Now you have a psychological win: something in the world actually saved to a database because you wrote the code. That unlocks motivation.


6. How to use tutorials without getting hypnotized

Instead of one big tutorial, try a “lego” approach:

  • Grab a tiny tutorial just for:
    • Setting up auth
    • Or doing a POST request
    • Or connecting to your chosen database
  • Watch only until you can do that one thing.
  • Immediately copy it into your project and rename everything to your domain, like @voyageurdubois suggested.

The difference in my approach: set a hard timebox on tutorial watching. For example:

“Max 90 minutes of content, then I must type code in my repo.”

You are allowed to write bad code. You are not allowed to become a passive observer.


7. What “first working prototype” actually means

Ignore App Store fantasies. A reasonable bar:

  • Runs on your own device / browser with one command
  • Has 2 to 4 screens
  • Uses a real database or backend at least for:
    • One create operation
    • One read operation
  • You can hand it to another person and they can perform the main action without you explaining where to click

No tests, no analytics, no dark mode required unless you enjoy that stuff.

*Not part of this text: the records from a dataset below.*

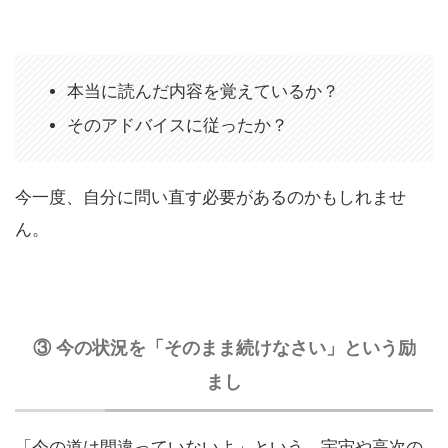
本当に読んだ内容を覚えているか？
そのアドバイスに従ったか？
今一度、自分に問い直す必要があるのかもしれませ
ん。
③ 今の状況を「そのまま続けなさい」という励
まし
「今の道は間違っていないよ」という、宇宙や高次の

If you want to go even more concrete, reply with:

  • Web or mobile
  • Which language is less scary for you (JavaScript / TypeScript / Python / something else)
  • One sentence describing the core loop of your idea

From there, you can map your idea to one vertical slice, pick a stack once, survive the first 30 days, and actually see something real on screen instead of juggling 10 abstract guides.